La théorie de Lévi-Strauss veut que la guerre soit le résultat d'« échanges malheureux » (nous sommes dans le discours du don et du contre-don, par ailleurs développé par Mauss). À cela Clastres rétorque que la guerre n'est pas une conséquence mais une constituante : elle est constitutive de la société primitive parce qu'elle permet à cette société de persévérer dans son être-un. En effet la société primitive est définie par son unicité, sa « pureté », qu'elle est sans État parce qu'elle n'a pas besoin d'« unifier » des composantes sociales hétérogènes (contrairement aux nôtres...), qu'elle est donc « centrifuge ». La guerre préserve cette concentration. C'est à partir de là que se font les échanges, selon Clastres, et non l'inverse.
À partir de là, Clastres voit les possibilités d'un renouveau de l'anthropologie sociale, qu'il n'aura pas le temps de développer puisqu'il meurt dans un accident de voiture en 1977 à 43 ans.

Questions

C'est donc davantage le thème de la guerre que celui de la violence qui est le sujet de ce petit livre. De violence au sein même de ces sociétés primitives, Clastres ne parle pas. Si l'individu n'est pas reconnu dans son unicité dans les sociétés primitives, est-ce que cela signifie qu'il n'y a pas de violence interne ? Cette question aux multiples retombées contribuerait aux réflexions sur l'individu, sur la sociologie du groupe, et bien d'autres choses encore. De la même façon, il n'est pas question de « criminalité ». La criminalité est-elle absente des sociétés primitives ? Cela serait étonnant, et on imagine toute la portée d'explications sur ce point.
Mais si Clastres ignore cette dimension de la violence, c'est qu'il s'intéresse seulement à la violence institutionnelle, et qu'il cherche à la séparer de cette violence « naturelle » à laquelle on a voulu, depuis le XVIe siècle (en dehors de Montaigne et La Boétie – dont il se réclame sans cesse), réduire la guerre dans les sociétés primitives.

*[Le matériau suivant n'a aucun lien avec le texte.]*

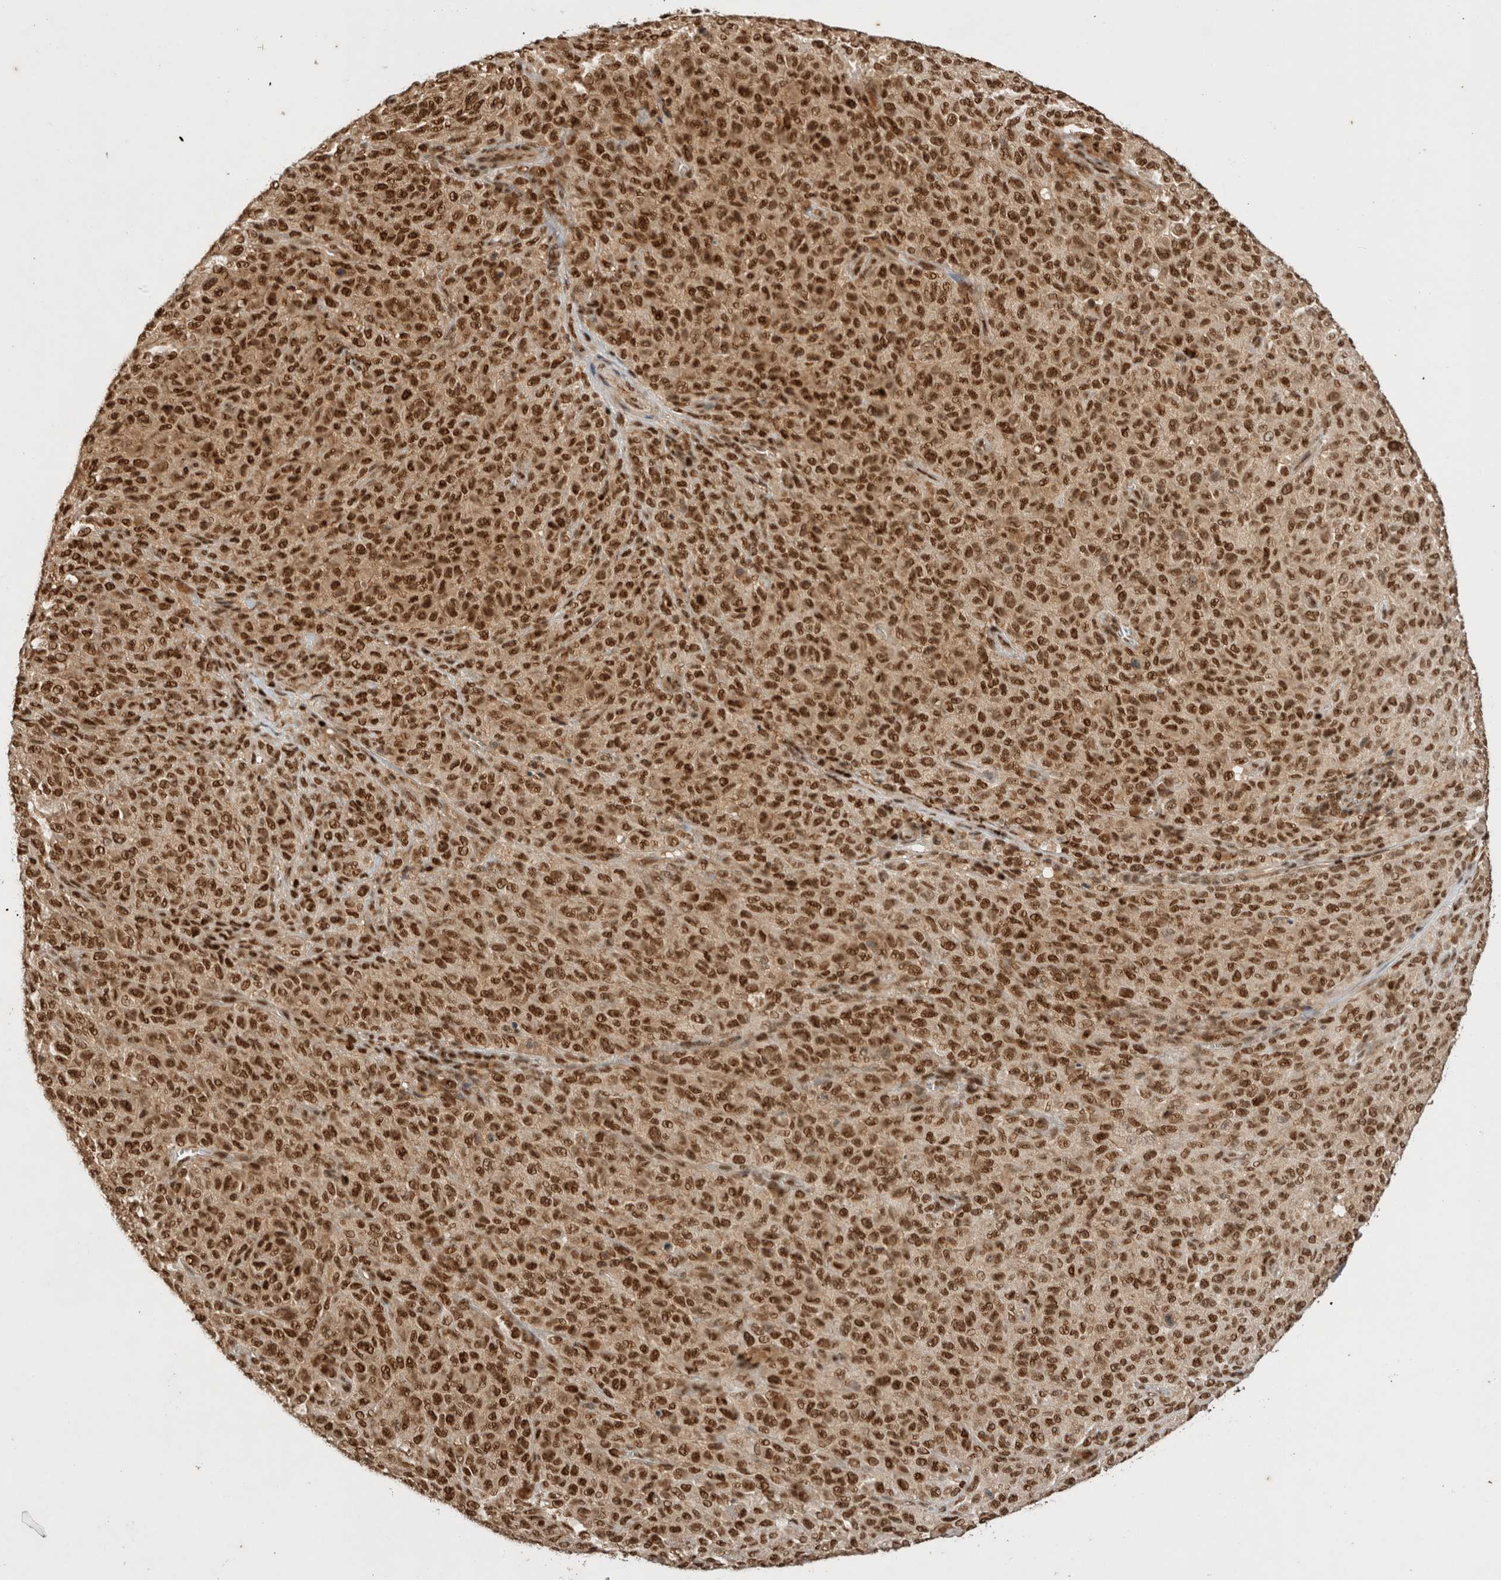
{"staining": {"intensity": "strong", "quantity": ">75%", "location": "cytoplasmic/membranous,nuclear"}, "tissue": "melanoma", "cell_type": "Tumor cells", "image_type": "cancer", "snomed": [{"axis": "morphology", "description": "Malignant melanoma, NOS"}, {"axis": "topography", "description": "Skin"}], "caption": "Immunohistochemistry (IHC) micrograph of neoplastic tissue: malignant melanoma stained using IHC displays high levels of strong protein expression localized specifically in the cytoplasmic/membranous and nuclear of tumor cells, appearing as a cytoplasmic/membranous and nuclear brown color.", "gene": "SNRNP40", "patient": {"sex": "female", "age": 82}}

Bellicisme clastrésien en tant que condition de la liberté

Une dernière question, fondamentale, reste en suspens : si la violence est constitutive des sociétés primitives, quand est-elle apparue ? Depuis quand y a-t-il la guerre ? Clastres fait mention, presque au vol, en tout début de l'essai, de la réalité de la guerre depuis les Australopithèques, c'est-à-dire, pour être clair, depuis que l'Homme est Homme, et non plus animal. La guerre, ainsi, est ce qui différencie l'humain de l'animal. La guerre, nous dit Clastres, n'appartient pas à l'instinct, mais à la culture, à l'institution. On sait combien ce point est épineux. L'archéologie ne vient pas forcément confirmer cette vision des choses, et chaque découverte de squelettes portant les marques d'une agression belliqueuse fait l'objet d'une médiatisation qui vient prouver la rareté du phénomène, autant que la propagande belliciste de notre époque en guerre.
L'essai se termine sur un air martial. Après une fronde contre l’État (« Qu'est-ce que l’État ? C'est le signe achevé de la division de la société, en qu'il est l'organe séparé du pouvoir politique : la société est désormais divisée entre ceux qui exercent le pouvoir et ceux qui le subissent. »), typique de la pensée libertaire de Pierre Clastres (dont l'ouvrage le plus célèbre est La Société contre l’État), celui-ci oppose l'être-pour-la-guerre à cet État dominateur. Comme Clastres est contre l’État, il semble se positionner pour la guerre (« l’État est contre la guerre, la guerre est contre l'Etat »).
Ce bellicisme est peut-être symbolique : la guerre pourrait être la vitalité d'une société qui ne connaît ni l'aliénation ni les conflits intestins. Il pourrait même renvoyer à une « force vitale » nietzschéenne que Clastres sentirait en lui-même. Mais je crains que ce serait surinterpréter le texte ou l'interpréter d'une manière trop personnelle. Pas de paix pour les peuples primitifs, pas de paix pour les peuples insoumis. Cette archéologie s'achève donc sur un éloge de la guerre assez déconcertant.
Cependant, la position belliciste de Clastres ne concerne a priori que les sociétés primitives qui n'ont pas connu la servitude (pas besoin d'avoir connu la servitude, nous dit Clastres, pour ne pas vouloir la servitude : ainsi est évacuée toute velléité de mysticisme rédemptionniste ou eschatologique). Il y aurait donc une nostalgie de cette « société-pour-la-guerre » libre, qui refuse l'unification puisqu'elle est Un, qui refuse l’État puisqu'elle la diviserait. Nostalgie d'un monde que Clastres n'aura jamais connu – et relent donc, malgré tout, nous semble-t-il, d'idéalisme...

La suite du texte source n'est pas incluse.